(TASK INPUTS begins)
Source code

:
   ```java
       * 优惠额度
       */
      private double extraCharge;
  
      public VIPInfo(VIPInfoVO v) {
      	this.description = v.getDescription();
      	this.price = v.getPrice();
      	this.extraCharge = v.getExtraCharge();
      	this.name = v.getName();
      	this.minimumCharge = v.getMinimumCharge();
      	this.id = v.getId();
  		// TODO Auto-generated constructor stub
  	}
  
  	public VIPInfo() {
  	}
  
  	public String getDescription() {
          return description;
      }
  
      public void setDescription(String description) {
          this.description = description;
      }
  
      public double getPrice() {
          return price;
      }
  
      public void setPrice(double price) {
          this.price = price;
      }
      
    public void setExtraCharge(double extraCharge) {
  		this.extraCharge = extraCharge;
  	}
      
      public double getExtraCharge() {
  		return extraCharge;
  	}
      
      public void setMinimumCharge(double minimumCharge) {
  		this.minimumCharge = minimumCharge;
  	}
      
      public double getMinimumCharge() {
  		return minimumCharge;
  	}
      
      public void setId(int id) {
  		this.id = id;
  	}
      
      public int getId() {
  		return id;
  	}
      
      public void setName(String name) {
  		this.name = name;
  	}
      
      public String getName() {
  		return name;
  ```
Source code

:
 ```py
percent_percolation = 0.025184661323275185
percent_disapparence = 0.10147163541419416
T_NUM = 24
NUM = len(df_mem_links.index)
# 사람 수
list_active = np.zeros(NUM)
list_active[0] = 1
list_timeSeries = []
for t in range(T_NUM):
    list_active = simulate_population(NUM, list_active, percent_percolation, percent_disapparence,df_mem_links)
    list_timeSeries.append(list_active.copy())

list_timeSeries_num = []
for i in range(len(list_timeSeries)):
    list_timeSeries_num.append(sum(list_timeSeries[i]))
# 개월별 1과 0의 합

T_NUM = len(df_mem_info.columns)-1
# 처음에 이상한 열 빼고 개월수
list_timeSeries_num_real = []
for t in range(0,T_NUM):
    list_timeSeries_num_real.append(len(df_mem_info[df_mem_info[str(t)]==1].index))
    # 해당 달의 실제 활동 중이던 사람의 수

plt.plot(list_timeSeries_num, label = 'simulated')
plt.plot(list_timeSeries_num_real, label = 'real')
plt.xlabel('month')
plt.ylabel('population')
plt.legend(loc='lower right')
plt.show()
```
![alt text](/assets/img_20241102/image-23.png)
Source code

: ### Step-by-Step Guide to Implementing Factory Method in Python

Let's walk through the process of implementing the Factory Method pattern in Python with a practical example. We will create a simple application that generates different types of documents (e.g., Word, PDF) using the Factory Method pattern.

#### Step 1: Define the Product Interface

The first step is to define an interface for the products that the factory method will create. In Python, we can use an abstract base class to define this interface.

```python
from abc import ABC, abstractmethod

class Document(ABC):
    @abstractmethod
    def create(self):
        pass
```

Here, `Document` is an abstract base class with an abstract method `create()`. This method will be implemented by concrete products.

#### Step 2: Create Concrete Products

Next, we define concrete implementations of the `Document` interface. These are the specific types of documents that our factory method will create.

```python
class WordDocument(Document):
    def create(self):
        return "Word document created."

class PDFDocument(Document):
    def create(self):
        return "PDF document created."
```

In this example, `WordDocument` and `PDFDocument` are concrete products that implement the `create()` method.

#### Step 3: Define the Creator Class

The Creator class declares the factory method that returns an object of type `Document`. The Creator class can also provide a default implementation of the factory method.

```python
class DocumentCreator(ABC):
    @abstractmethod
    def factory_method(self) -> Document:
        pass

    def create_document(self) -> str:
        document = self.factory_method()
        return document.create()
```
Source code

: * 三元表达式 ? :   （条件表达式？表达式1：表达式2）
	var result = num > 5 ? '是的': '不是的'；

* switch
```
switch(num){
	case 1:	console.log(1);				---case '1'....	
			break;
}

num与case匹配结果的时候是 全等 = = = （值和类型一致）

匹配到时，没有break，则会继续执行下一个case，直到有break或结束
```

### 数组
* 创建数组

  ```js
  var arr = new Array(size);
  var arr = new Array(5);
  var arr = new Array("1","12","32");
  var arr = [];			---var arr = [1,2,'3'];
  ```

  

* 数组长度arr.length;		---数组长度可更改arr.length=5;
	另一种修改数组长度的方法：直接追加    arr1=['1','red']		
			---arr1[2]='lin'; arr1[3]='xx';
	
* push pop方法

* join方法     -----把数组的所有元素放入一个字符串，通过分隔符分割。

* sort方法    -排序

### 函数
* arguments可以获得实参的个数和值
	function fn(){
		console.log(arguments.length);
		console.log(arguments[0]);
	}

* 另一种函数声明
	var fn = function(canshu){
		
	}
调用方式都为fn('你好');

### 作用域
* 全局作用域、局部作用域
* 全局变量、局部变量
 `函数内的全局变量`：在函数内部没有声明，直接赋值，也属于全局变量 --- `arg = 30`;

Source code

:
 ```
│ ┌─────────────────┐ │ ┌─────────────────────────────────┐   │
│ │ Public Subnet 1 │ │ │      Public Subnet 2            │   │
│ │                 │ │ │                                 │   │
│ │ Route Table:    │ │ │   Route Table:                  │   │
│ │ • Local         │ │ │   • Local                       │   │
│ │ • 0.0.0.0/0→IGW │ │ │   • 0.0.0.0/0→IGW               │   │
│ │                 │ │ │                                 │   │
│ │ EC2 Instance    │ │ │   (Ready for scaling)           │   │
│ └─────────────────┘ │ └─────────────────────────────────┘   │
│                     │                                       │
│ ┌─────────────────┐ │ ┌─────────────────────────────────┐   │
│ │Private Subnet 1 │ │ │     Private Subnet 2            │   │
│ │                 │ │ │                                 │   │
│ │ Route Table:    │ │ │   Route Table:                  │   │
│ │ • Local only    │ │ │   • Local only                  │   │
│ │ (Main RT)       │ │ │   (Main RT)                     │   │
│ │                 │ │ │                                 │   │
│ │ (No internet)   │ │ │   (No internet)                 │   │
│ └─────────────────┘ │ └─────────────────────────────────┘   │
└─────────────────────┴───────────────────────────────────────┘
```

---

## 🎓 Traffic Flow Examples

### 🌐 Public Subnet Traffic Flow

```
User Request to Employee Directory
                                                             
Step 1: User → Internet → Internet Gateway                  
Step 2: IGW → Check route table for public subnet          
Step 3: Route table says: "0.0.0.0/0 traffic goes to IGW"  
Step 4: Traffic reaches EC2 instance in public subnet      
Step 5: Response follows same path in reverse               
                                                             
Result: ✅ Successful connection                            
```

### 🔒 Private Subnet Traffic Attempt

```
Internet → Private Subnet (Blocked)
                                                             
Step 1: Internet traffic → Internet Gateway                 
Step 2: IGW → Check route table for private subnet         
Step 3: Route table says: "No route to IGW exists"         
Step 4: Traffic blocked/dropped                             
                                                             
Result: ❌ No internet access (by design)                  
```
(TASK INPUTS ends)
▶ TASK DIRECTIONS:
Wherever the string "types" occurs in the data, copy the line that holds it.

▶ TASK ANSWER:
Let's walk through the process of implementing the Factory Method pattern in Python with a practical example. We will create a simple application that generates different types of documents (e.g., Word, PDF) using the Factory Method pattern.
Next, we define concrete implementations of the `Document` interface. These are the specific types of documents that our factory method will create.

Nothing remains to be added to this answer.